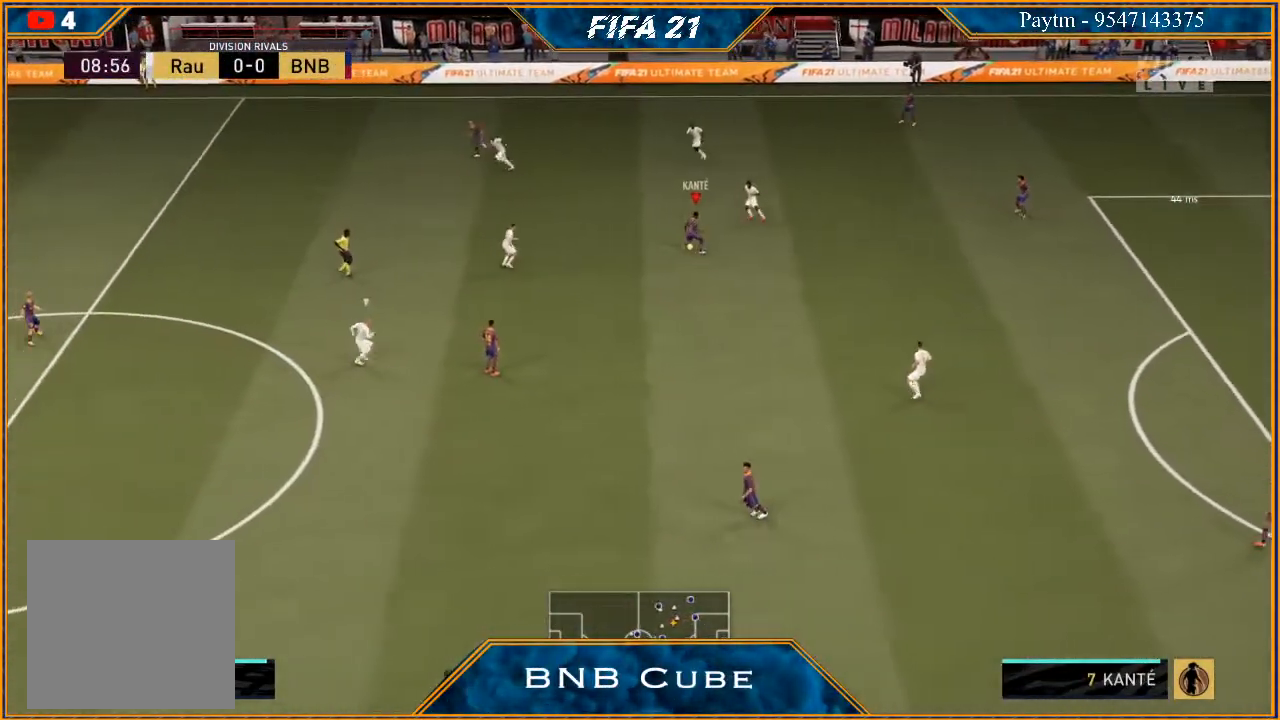
{"buttons": ["R2"], "left_stick": "left", "right_stick": "center", "events": [[100, "L1", "up"], [233, "R2", "down"], [233, "left_stick", "left"]]}
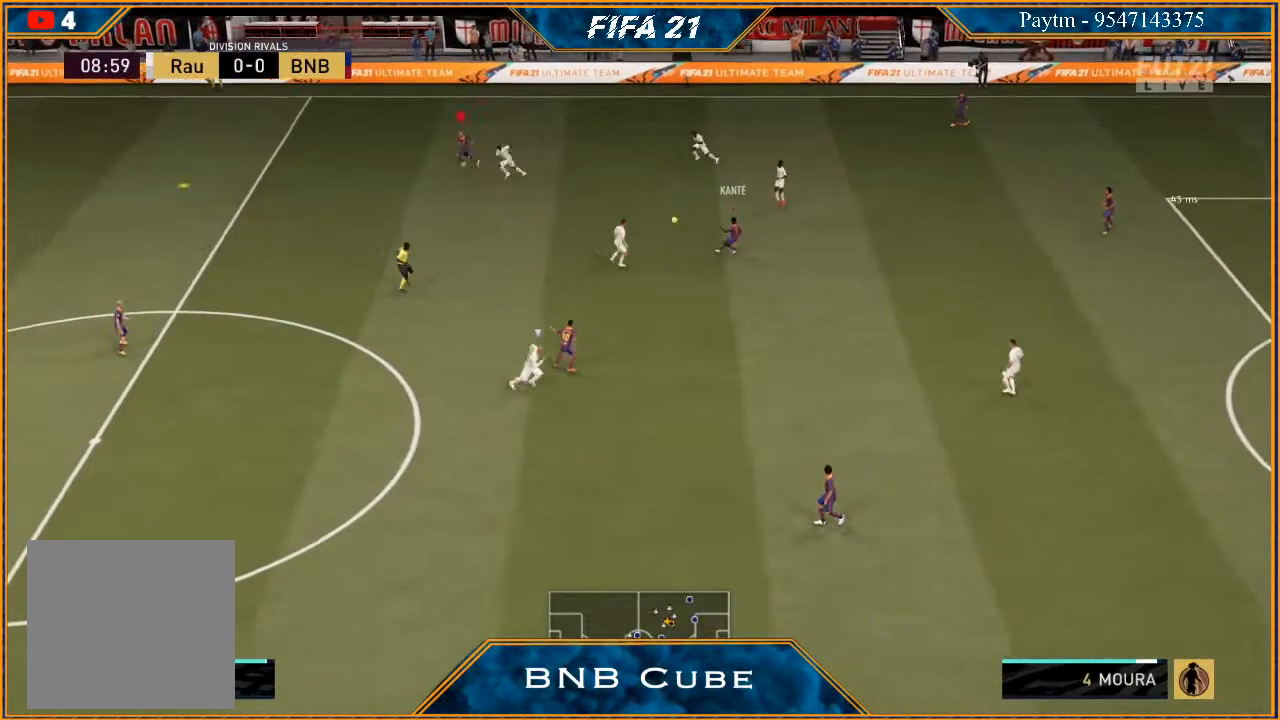
{"buttons": ["R2"], "left_stick": "left", "right_stick": "center", "events": []}
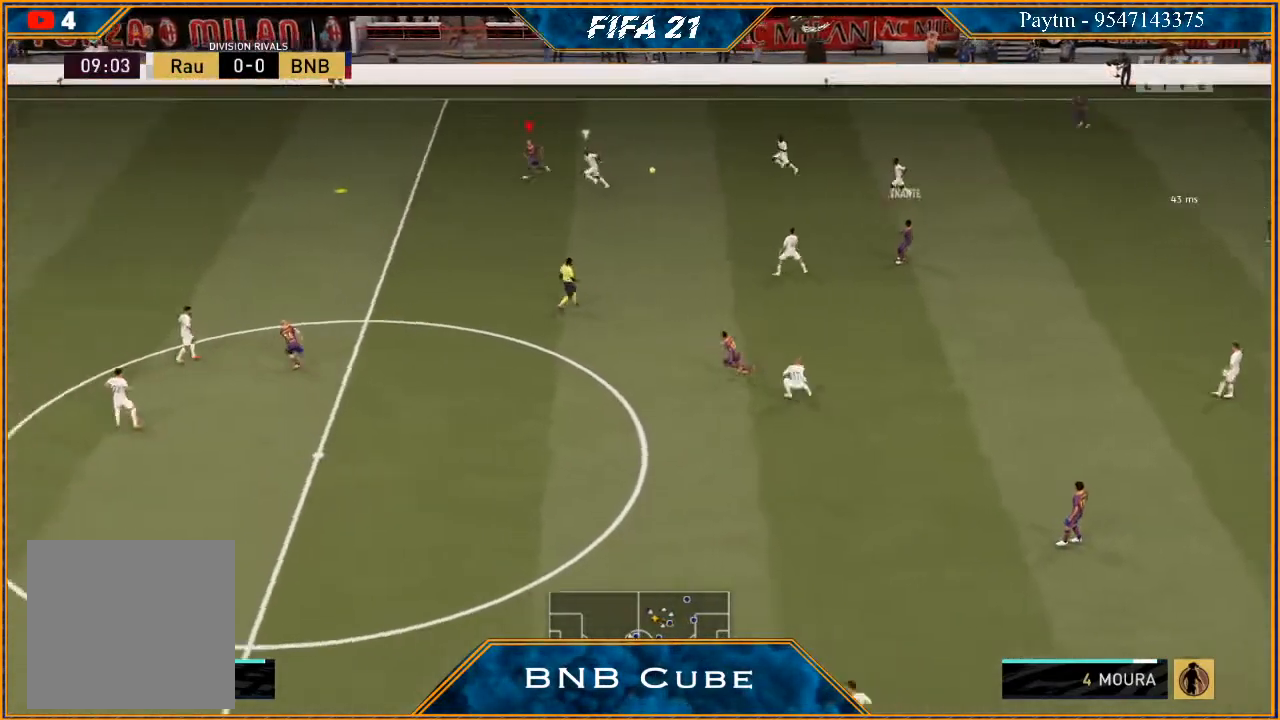
{"buttons": ["R2"], "left_stick": "left", "right_stick": "center", "events": []}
····················
■ **Work to complete**:
The full listing above, duplicated exactly and without its pictures, is the answer.

■ **Exercise response**:
{"buttons": ["R2"], "left_stick": "left", "right_stick": "center", "events": [[100, "L1", "up"], [233, "R2", "down"], [233, "left_stick", "left"]]}
{"buttons": ["R2"], "left_stick": "left", "right_stick": "center", "events": []}
{"buttons": ["R2"], "left_stick": "left", "right_stick": "center", "events": []}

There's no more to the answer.